I hope you enjoy it!

Life

Life has been handing me some lemons lately, and it has been very tiring trying to deal with them. This is one of the reasons I’ve been quiet.

This is normal for people my age. I realize that. At midnight on my birthday last month I began having a mid life crisis that I didn’t have much time to truly think about until recently.

When I was 20, living in my very first apartment, I discovered minimalism and began my first ever blog. While that blog is now long lost in the blogosphere, I’ve never really stopped trying to declutter my life. If you knew me personally and have been inside my current apartment, you would not guess that about me. I am very cluttered and I have a lot of sentimental things. But, it has come to my attention that I truly do need to minimize and begin a journey of mindfulness.

So the slow process begins…I want to downsize and rid myself of excessive things that I do not need. I plan on minimizing how much plastic I use, and be better about recycling. I also have begun independent study into medicinal herbalism, and will be trying my hand and creating my own salves and balms!

That’s it for now. I just wanted to make a quick update in between my busy work day hours. We’re nearing the end of our busy season, so soon I’ll have more time to blog and create!

Have a wonderful day!

Stephanie

 

This is difficult…

Hey everyone,

I’m here to announce that I am taking a hiatus. I don’t want to, but it seems like the best thing to do. How long? That’s the hardest part. I probably won’t touch this blog until July/August.

Why?

Well, I have a lot going on. A lot. There are huge changes happening at my company and I’m going to be putting in a lot of late nights. I need to try and make time for my creative projects for my own sanity, and most importantly, my boyfriend has decided to move out in July.

We aren’t breaking up (he says) but apparently his hatred for Wilmington has overgrown everything else. So, maybe after he leaves, I’ll have more time to start this blog again.

So goodbye for now. Hopefully you will hear from me again in late summer. Thanks for sticking with me this far.

Worst. Blogger. Ever.

Who is the worst blogger in the world? I am!

I won’t make excuses for my absence, but I truly have been extremely busy with work and home life. But I woke up today with a renewed sense of…everything. Not sure what happened, but I just woke up ready to go!
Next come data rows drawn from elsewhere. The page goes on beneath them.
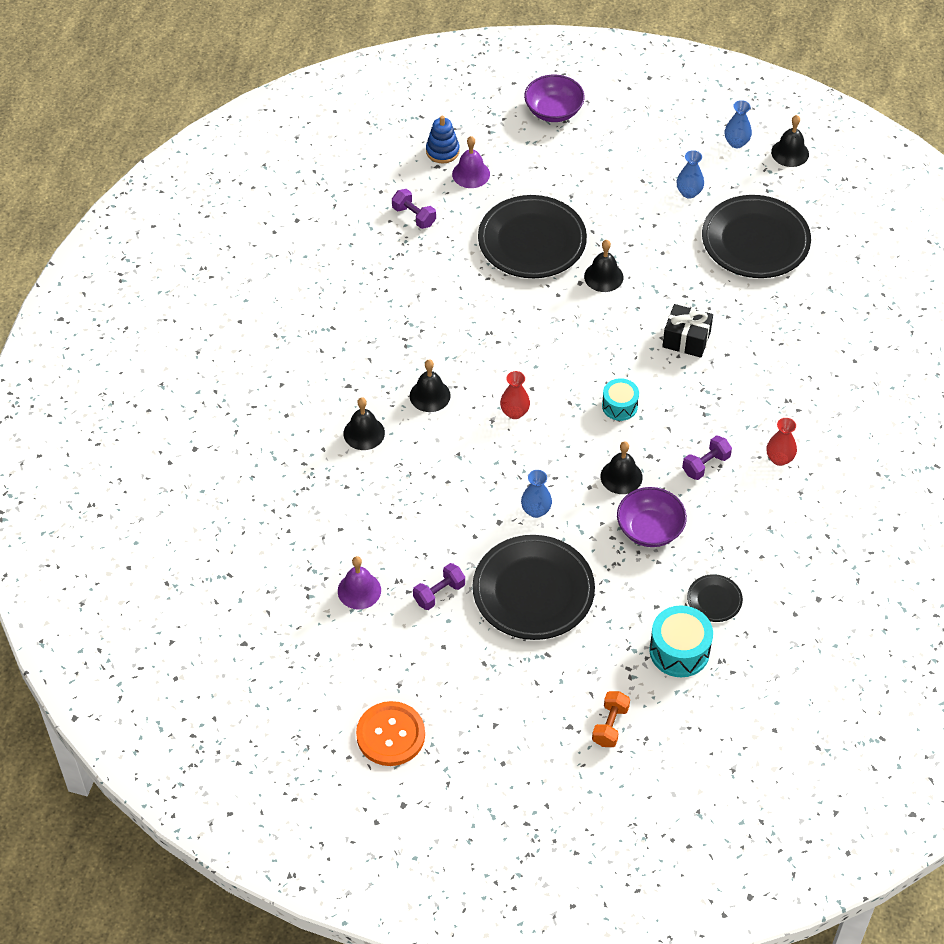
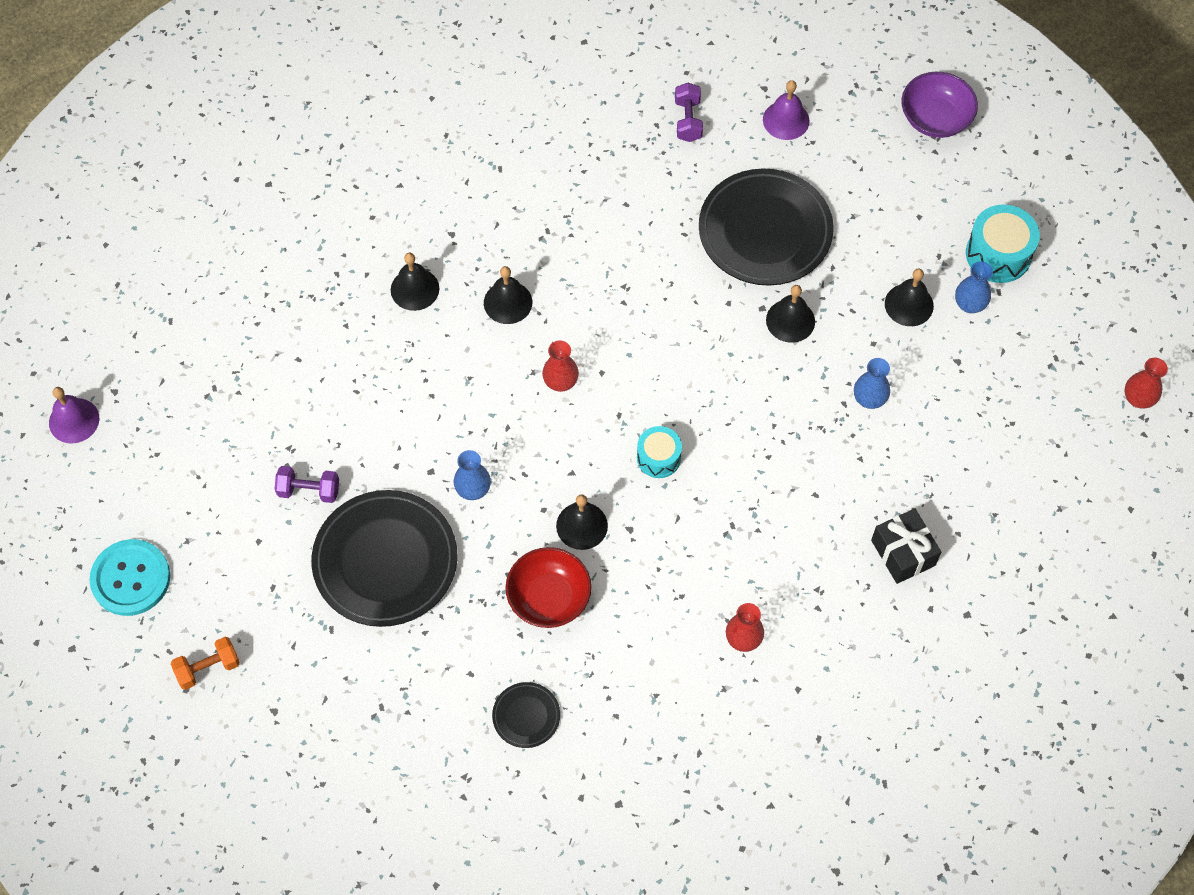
camera: 45 degrees right, 10 degrees up
purple bell [338,556,381,609] -> purple bell moved to [49,387,99,444]
orange button [356,701,425,766] -> turquoise button [89,539,170,616]
blue stacking toy [426,116,460,163] -> none
orange dumbbell [592,691,630,747] -> orange dumbbell moved to [171,637,240,690]
purple bowl [617,487,687,547] -> red bowl [505,547,591,628]
turquoise drum [649,605,713,677] -> turquoise drum moved to [966,205,1040,283]
black gift [662,304,713,358] -> black gift moved to [871,508,941,584]
purple dumbbell [682,435,732,480] -> none
black plate [702,195,811,278] -> none
blue vase [725,100,752,148] -> blue vase moved to [854,358,890,409]
black bell [771,115,809,167] -> black bell moved to [885,268,934,326]
none -> red vase [1124,358,1168,409]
So many goals I want to achieve – weight loss, making my own beauty and cleaning products, learning to make my own clothes, I just want to learn it all!

Not only that, but Justin and I are finally making money. When I say that, I don’t mean it to sound bad, but when we lived in Charlotte, we couldn’t find sustainable work anywhere. Now we are finally able to make enough money and have the ability to save. Because of this, and being in our mid to late twenties, there have been many discussions about our future.

Our goal is to save enough money in the next two years or so to buy a house with land in the mountains. It seems ridiculous, but it’s all we’ve ever talked about and now we have the ability to go for it!

So, dreams, goals, etc, everything will be recorded on this blog because I refuse to be a bad blogger. I just need to manage my time better.